# Spanish Pension



## eborlady (Jan 22, 2011)

I receive a small Spanish Pension, though I'm back in UK at the moment. I'm coming back over to Spain for a couple of months or so....just wonderig if I can apply for any concessions or cheap/free bus fares; Anyone able to inform me on this subject please?


----------



## Stravinsky (Aug 12, 2007)

eborlady said:


> I receive a small Spanish Pension, though I'm back in UK at the moment. I'm coming back over to Spain for a couple of months or so....just wonderig if I can apply for any concessions or cheap/free bus fares; Anyone able to inform me on this subject please?



It's not clear where you are resident ... in Spain?
You can get a gold card on the train system which gives you decent discounts. Costs about €5 a year iirc, and we saved that and much more on my wifes first trip to Barcelona. You just go to your local train station and get one from the ticket office. I can't remember if we had to give our NIE or padron.

You are actually able to get a state holiday as well, probably a week in sunny Benidorm in January, but it's free if you are a state pensioner.


----------



## Alcalaina (Aug 6, 2010)

It depends where you are, pensioner perks can differ from one town to the next. For example, in Torrevieja all bus travel is free for pensioners. You generally need to be on the _padron_ though - I´m not sure whether you can do this if you aren´t staying permanently.


----------



## eborlady (Jan 22, 2011)

Alcalaina said:


> It depends where you are, pensioner perks can differ from one town to the next. For example, in Torrevieja all bus travel is free for pensioners. You generally need to be on the _padron_ though - I´m not sure whether you can do this if you aren´t staying permanently.
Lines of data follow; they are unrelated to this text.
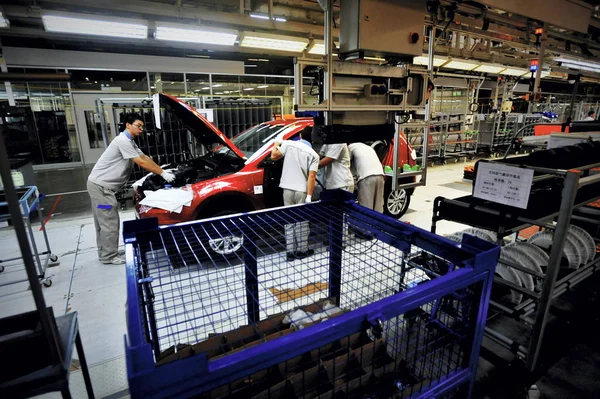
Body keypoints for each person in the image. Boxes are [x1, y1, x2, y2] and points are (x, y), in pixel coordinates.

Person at [87, 113, 175, 265]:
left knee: (102, 221)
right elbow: (140, 162)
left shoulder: (129, 141)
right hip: (102, 188)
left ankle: (106, 252)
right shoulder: (123, 141)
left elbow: (144, 157)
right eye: (138, 126)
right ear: (128, 125)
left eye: (142, 126)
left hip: (99, 185)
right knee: (109, 221)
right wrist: (162, 174)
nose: (141, 129)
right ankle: (109, 256)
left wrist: (161, 169)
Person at [271, 137, 319, 261]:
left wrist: (277, 142)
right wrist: (309, 196)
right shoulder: (314, 154)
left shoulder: (289, 144)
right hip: (301, 190)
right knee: (301, 222)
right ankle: (302, 250)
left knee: (289, 220)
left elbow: (274, 156)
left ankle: (290, 252)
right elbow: (312, 177)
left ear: (301, 137)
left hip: (287, 188)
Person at [348, 142, 385, 213]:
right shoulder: (368, 147)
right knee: (378, 207)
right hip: (380, 175)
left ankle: (366, 223)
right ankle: (377, 223)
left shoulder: (351, 147)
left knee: (366, 207)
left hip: (367, 177)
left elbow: (347, 164)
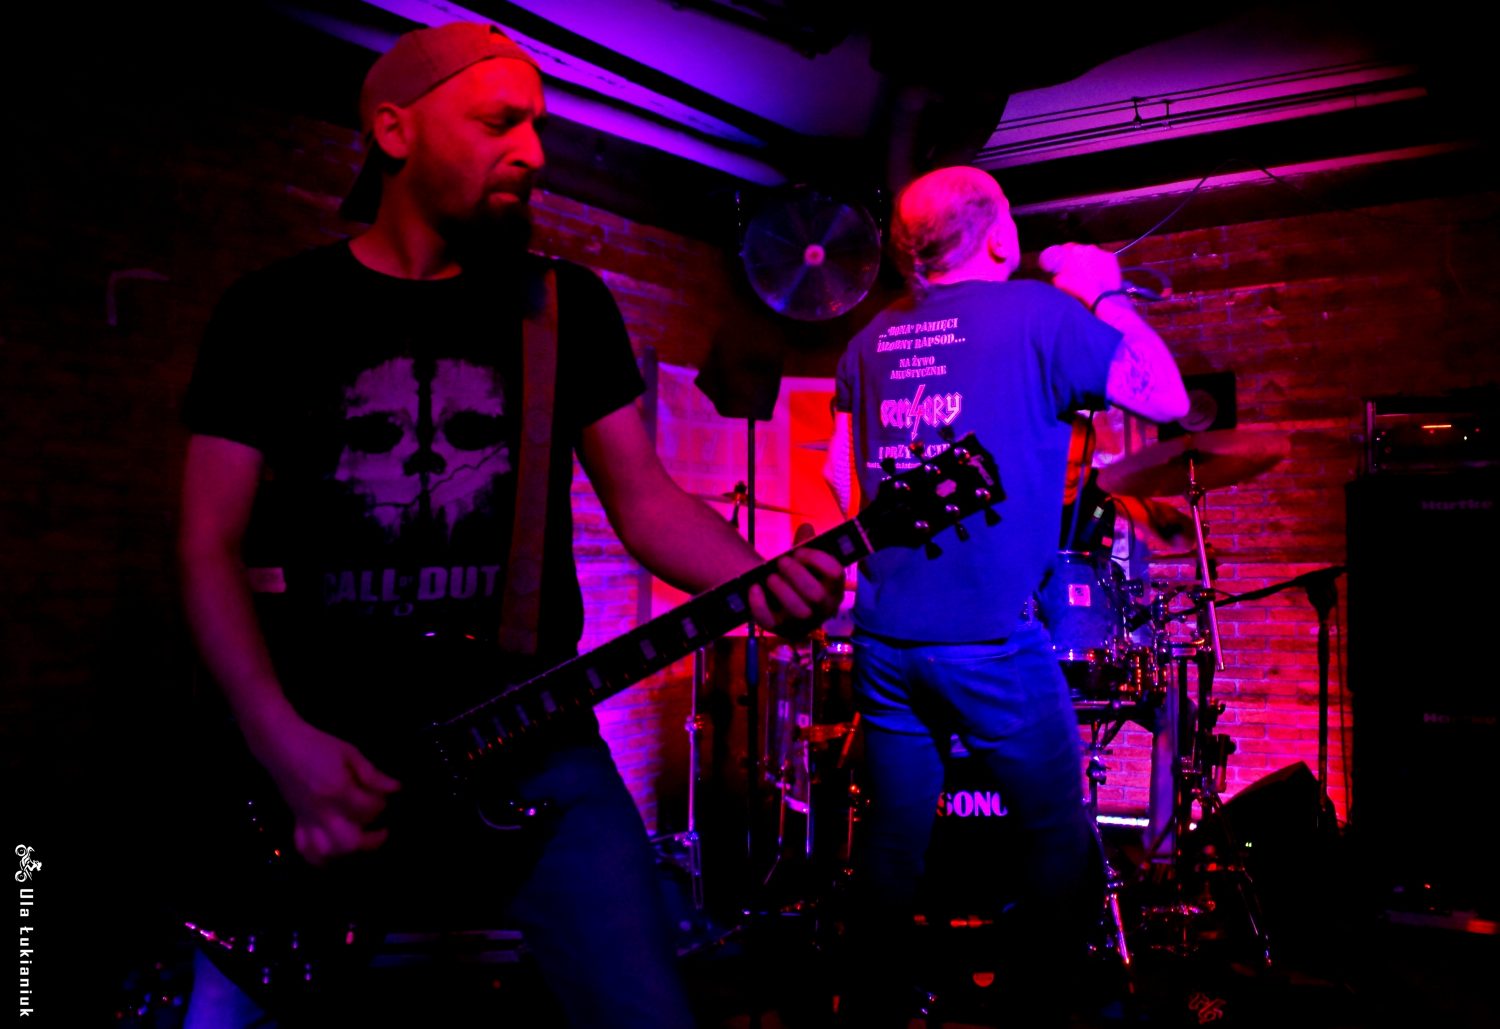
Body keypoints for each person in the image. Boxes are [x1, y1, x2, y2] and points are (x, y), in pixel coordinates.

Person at [174, 20, 842, 1027]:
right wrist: (280, 743)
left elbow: (647, 501)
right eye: (499, 123)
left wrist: (757, 576)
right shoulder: (272, 311)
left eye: (538, 126)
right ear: (394, 131)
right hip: (325, 749)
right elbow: (205, 545)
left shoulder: (564, 306)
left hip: (536, 742)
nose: (532, 152)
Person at [824, 165, 1187, 1025]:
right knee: (1057, 837)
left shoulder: (868, 340)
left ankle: (868, 1009)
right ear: (999, 238)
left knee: (890, 846)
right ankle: (1039, 1010)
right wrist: (1103, 291)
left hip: (884, 640)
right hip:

Yeah, I did a bit of internet surfing about it afterwards; Silly me should have done that first! They do have a "Tarjeta sesentaicinco" but I'm not old enough for that, and the Rail pass depends on being resident too, which I'm not, these days.
I could do the empadronimiento if I was going to be there 3 months, but I'm a month short....so it looks like no perks for eborlady, lol!
Yes there's a lot of difference depending where you live, isn't there? That's very good, in Torrevieja. :ranger::ranger:


----------